Bisnis.com, SOLO - Kasus kekerasan seksual yang diduga menjadi penyebab Novia Widyasari Rahayu bunuh diri menjadi perhatian berbagai pihak. Kasus tersebut juga menambah daftar panjang kekerasan seksual di Indonesia.
Ketua Majelis Kongres Ulama Perempuan Indonesia (KUPI) Ny Hj Badriyah Fayumi menilai kasus kekerasan seksual di Indonesia sudah sangat memprihatinkan.
Sementara negara sendiri dinilai lamban dan tak ada keseriusan untuk mengantisipasi maraknya kasus tersebut.
Hal itu dibuktikan dengan Rancangan Undang-Undang Tindak Pidana Kekerasan Seksual (RUU TPKS) yang tak kunjung disahkan oleh DPR.
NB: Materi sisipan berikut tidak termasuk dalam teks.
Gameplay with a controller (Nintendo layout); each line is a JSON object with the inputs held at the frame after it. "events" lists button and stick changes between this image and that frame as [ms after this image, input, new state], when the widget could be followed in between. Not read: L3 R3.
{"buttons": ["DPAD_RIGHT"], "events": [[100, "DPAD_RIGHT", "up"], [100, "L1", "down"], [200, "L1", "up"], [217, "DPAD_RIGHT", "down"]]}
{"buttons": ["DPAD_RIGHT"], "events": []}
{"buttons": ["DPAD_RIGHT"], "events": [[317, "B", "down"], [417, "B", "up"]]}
“Penundaan ini menunjukkan kekurangseriusan DPR mencari solusi jalan tengah atas terwujudnya RUU yang secara khusus menjadi payung hukum pencegahan dan penanganan kekerasan seksual yang menjamin korban kekerasan seksual untuk mendapatkan keadilan, perlindungan hukum, dan pemulihan,” katanya dikutip dari NU.or.id belum lama ini.
Baca Juga
Menurutnya, dukungan dari berbagai stakeholder, tim ahli hingga masyarakat sipil untuk segera mengesahkan payung hukum tersebut seharusnya dapat menjadi pelecut untuk segera disahkannya RUU TPKS.
“Idealnya kan begitu. DPR segera bersepakat menghadirkan RUU yang spesifik dan komprehensif tentang kekerasan seksual, sekaligus memastikan tidak terjadinya hal-hal yang dikhawatirkan para penolak,” tutur Pengasuh Pondok Pesantren Mahasina Darul Qur'an wal Hadist Kota Bekasi, Jawa Barat.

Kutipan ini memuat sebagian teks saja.